The recently enacted Revised Corporation Code brought new and progressive changes to the world of corporate businesses. One of the more anticipated changes was the permitting of One Person Corporations (OPC). Previously, corporations could only be organized when there were at least five incorporators, which could have been a hindrance to some business owners who wished to have a chartered company but could not find other incorporators or simply did not want to have to deal with other persons in their business.
On the other side of the spectrum, an Ordinary Stock Corporation (OSC) for reasons it may find advantageous, may want to convert to an OPC. While this was expressly allowed in the new Revised Corporation Code, it was only in August of 2020 when the guidelines made clear the process of such conversion.

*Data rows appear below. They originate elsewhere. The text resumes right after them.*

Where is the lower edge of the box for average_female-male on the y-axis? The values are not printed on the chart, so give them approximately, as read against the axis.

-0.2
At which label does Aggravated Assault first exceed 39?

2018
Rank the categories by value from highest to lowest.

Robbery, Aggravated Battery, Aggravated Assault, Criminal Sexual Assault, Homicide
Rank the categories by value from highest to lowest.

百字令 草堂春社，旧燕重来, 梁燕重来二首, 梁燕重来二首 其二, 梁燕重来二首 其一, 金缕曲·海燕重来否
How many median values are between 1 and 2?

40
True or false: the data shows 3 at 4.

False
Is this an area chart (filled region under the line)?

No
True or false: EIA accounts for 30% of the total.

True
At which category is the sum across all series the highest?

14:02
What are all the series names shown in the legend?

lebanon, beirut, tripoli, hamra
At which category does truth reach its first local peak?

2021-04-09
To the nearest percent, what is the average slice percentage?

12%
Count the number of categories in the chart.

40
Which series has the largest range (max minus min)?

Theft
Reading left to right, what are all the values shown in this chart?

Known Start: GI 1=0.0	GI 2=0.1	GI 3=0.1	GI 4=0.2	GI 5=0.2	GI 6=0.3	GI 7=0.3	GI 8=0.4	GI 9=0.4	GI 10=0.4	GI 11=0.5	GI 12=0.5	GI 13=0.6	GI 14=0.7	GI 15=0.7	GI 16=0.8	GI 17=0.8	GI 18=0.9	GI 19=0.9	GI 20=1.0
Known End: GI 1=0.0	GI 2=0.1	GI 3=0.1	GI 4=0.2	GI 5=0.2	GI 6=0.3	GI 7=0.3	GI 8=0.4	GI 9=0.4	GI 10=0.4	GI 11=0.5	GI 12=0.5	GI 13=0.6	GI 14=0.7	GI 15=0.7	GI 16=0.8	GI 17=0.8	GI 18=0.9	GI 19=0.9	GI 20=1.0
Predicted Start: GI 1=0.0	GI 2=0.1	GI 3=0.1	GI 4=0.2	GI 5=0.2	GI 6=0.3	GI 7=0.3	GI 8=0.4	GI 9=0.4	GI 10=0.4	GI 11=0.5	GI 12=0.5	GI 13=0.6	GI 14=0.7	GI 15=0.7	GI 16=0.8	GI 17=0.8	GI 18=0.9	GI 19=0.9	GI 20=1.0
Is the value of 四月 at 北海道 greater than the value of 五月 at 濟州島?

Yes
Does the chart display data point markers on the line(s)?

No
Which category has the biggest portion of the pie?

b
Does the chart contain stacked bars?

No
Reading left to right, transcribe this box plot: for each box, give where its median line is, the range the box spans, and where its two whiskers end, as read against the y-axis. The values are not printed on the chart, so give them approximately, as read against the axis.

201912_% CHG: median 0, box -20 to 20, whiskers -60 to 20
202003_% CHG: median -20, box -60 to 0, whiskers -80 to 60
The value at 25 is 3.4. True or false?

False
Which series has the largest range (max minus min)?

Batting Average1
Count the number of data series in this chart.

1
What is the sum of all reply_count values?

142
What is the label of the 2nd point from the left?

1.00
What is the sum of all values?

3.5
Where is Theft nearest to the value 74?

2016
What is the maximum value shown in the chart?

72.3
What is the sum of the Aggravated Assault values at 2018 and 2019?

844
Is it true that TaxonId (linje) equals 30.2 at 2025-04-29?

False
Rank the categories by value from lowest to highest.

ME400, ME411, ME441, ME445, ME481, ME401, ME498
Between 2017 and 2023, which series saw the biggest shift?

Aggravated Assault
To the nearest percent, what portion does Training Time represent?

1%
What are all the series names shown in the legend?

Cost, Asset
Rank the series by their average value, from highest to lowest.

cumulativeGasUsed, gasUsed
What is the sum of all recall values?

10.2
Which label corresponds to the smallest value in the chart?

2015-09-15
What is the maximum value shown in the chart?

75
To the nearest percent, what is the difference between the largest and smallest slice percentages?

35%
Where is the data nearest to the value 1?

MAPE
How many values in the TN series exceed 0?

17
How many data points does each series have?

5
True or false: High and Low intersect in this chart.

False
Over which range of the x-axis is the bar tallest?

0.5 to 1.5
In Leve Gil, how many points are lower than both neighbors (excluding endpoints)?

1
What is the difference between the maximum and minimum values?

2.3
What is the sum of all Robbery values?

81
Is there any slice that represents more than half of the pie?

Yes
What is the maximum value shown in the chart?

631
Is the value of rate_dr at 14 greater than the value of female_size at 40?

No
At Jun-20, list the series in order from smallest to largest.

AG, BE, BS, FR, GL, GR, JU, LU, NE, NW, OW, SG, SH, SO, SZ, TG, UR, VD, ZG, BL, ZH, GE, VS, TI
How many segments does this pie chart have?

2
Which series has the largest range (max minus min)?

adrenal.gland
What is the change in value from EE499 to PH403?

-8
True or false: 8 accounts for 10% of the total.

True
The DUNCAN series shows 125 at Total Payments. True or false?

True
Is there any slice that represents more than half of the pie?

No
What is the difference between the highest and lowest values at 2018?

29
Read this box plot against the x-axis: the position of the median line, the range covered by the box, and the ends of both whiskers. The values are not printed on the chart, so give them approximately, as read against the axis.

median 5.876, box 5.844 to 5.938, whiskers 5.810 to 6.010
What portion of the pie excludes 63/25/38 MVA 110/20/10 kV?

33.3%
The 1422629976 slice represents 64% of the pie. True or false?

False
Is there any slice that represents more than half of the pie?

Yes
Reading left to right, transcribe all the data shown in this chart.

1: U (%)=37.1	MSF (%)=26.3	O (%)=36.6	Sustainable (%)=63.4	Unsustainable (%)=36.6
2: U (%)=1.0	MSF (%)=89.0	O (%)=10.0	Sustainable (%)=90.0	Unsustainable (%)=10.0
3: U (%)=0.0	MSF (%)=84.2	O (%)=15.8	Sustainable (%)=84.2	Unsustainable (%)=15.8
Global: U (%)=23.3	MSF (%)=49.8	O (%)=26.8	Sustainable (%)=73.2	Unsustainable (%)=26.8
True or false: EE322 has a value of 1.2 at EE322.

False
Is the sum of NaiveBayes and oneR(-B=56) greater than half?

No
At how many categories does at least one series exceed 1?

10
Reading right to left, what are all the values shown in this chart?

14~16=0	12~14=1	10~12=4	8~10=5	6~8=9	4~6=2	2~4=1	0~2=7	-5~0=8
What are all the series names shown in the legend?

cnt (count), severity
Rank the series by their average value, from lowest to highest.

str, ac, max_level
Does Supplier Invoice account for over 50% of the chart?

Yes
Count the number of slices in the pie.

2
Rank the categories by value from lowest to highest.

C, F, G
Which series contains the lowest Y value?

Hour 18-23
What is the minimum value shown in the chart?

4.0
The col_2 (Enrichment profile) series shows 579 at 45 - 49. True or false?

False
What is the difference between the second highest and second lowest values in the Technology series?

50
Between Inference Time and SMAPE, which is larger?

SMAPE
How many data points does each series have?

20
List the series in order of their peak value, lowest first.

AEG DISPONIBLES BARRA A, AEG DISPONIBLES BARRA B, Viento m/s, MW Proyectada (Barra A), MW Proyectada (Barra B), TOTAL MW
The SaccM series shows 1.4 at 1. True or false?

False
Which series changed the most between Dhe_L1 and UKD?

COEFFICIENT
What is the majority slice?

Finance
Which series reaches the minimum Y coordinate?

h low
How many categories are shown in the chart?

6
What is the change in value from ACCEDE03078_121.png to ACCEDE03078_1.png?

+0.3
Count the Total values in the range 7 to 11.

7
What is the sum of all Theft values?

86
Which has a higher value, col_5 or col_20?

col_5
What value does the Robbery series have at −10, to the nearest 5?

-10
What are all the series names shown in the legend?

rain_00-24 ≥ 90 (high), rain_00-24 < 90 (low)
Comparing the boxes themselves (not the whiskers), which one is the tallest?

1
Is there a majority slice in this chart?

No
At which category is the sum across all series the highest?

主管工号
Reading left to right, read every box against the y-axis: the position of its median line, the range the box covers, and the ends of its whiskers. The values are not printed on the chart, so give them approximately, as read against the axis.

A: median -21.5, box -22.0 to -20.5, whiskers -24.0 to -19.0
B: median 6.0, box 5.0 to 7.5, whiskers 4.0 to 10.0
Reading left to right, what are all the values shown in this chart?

In this post, we will discuss the flow of such conversion according to the Securities and Exchange Commission (SEC) Memorandum Circular No. 27, Series of 2020.
Acquisition of all outstanding capital stock of an OSC
The first and most crucial step is the acquisition of all the outstanding capital stock by a person of legal age, a trust, or an estate. The transfer must be cleared by the Bureau of Internal Revenue (BIR), which means that the taxes which are due because of such transfer has been duly paid. When the taxes have been cleared, the BIR will issue a Certificate Authorizing Registration (CAR) or Tax Clearance. After this hurdle, the rest of the procedure is like any amendment to a corporation’s Articles of Incorporation.
Documentary Requirements
- Cover Sheet;
- Application for Conversion of an OSC to a OPC (The format of this form is provided by the SEC and can be seen in SEC Memorandum Circular no. 27, Series of 2020);
- Original or Certified True Copy of the Deed of Assignment, or any other document, which effected the transfer and acquisition of all the outstanding capital stock of the previous OSC;
- CAR or Tax Clearance from the BIR;
- Notarized Secretary’s Certificate certifying that there is no intra-corporate dispute;
- Articles of Incorporation of an OPC (This must be filed and should be in the form as required by the SEC);
- Letter of acceptance of appointment by nominee and alternate nominee;
- Self-appointed Treasurer’s Bond, if applicable;
- Name reservation from the SEC;
- Monitoring Clearance from the SEC (This can be procured from the SEC’s monitoring department. It is a process where the commission checks and evaluates the corporation’s compliance with regulations. If there are violations, penalties may need to be paid);
- Endorsement clearance from the concerned government agency, if applicable;
- Undertaking to Change Corporate Name, signed by the single stockholder or single remaining director, if not yet included in the Articles of Incorporation;
- Undertaking to assume all liabilities of the OSC, duly signed by the single stockholder, if not yet included in the Articles of Incorporation.
Post-filing Process
After the evaluation of your application, the SEC will issue a Certificate of Filing of Amended Articles of Incorporation which will show the conversion of the OSC to an OPC. After its issuance, the old articles of incorporation and by-laws of the previous OSC shall be deemed superseded.
Once you have your certificate, you are basically done and have successfully converted your ordinary stock corporation to a new one person corporation. Note that the opposite, converting an OPC to an OSC, is also allowed and is laid-out in the same memorandum circular.
In future posts, we will discuss the nuances of an OPC and what its pros and cons are when compared to the more traditional OSC.